As the cattle market gears up for the annual fall run, producers in Manitoba are grappling with dry pastures and looming transportation issues.
“The pasture issues are extremely serious; we’re bordering in some regions on drought conditions and have been for the past two to three weeks,” said Rick Wright of Heartland Order Buying Co.
He doubts there will be a lot of local buying of calves this fall. “For guys with feed, they can either sell it or keep it for their own cows,” he said.
Prices were stronger during the week ended Sept. 7 in most classes. Steers (800-900 lbs.) were up $5/cwt on average.
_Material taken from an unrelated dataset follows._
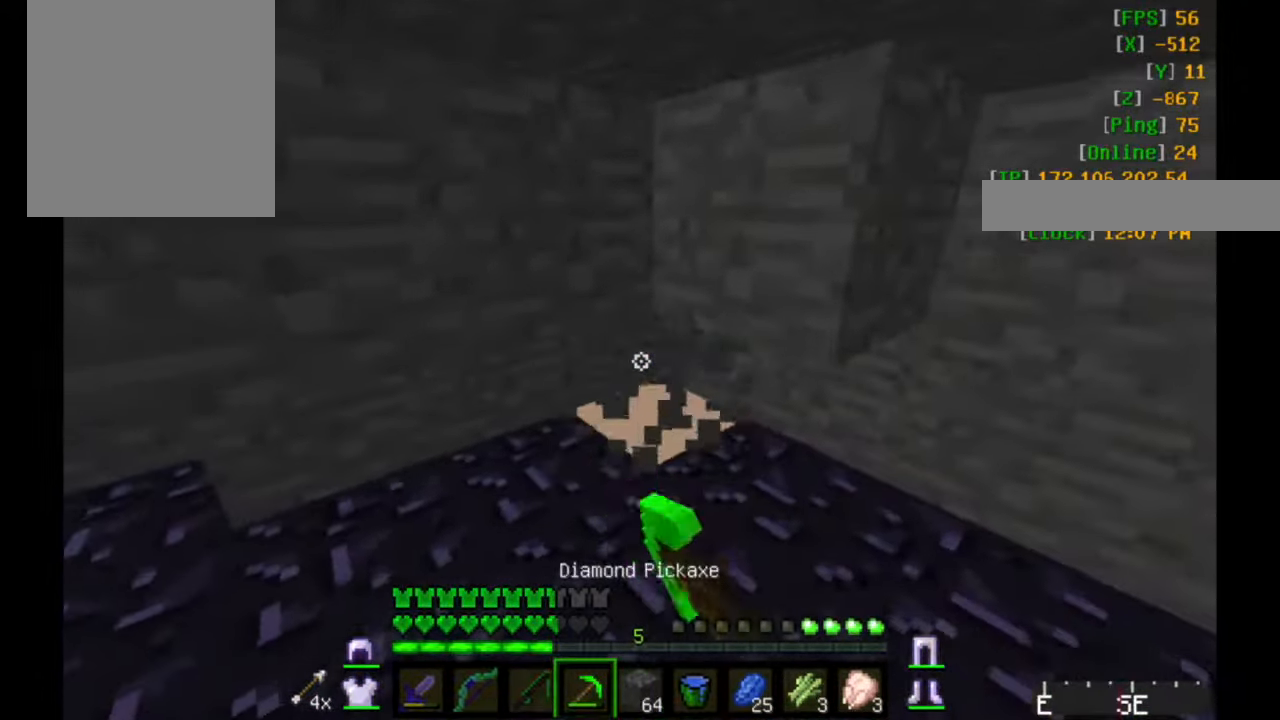
{"keys": ["w"], "mouse": ["left"], "events": []}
Yearlings were up roughly $3-$4/cwt, with some of the lighter yearlings as much as $8/cwt higher.
Butcher cows were a touch lower with relatively few animals drawing over the $80/cwt mark. Bulls stayed relatively steady.
Heifers also hung steady, with animals in the 500- to 600-lb. class up $5/cwt.
“The market on the yearlings was fully steady to strong — lots of demand from the West on the lighter yearlings,” he said, adding heavier steers were starting to make their way into Ontario and Quebec.
According to Wright, interest in calves was significantly stronger on the week. “The calves were very close to what they were last year, price-wise, which is surprising because we thought they’d be under pressure.”
Volumes were on the light side, with 4,750 head sold, compared to 3,200 the week before.
Going forward, Wright expected the calf market to start heating up quicker than in some previous years.
Finding trucks could be an issue in coming weeks, though. “Most companies have told me they’re a little short of drivers this year,” he said.
That’s somewhat worrisome, according to Wright, as a large volume of calves will need to be moved. “It could be a bigger concern as we get into peak times at the end of October and early November when we traditionally have the biggest runs.”
There are also ideas demand for beef from North America may grow with the outbreak of swine flu in China. According to the United Nations’ Food and Agriculture Organization, the outbreak is “just the tip of the iceberg” and could spark increased imports of alternative proteins.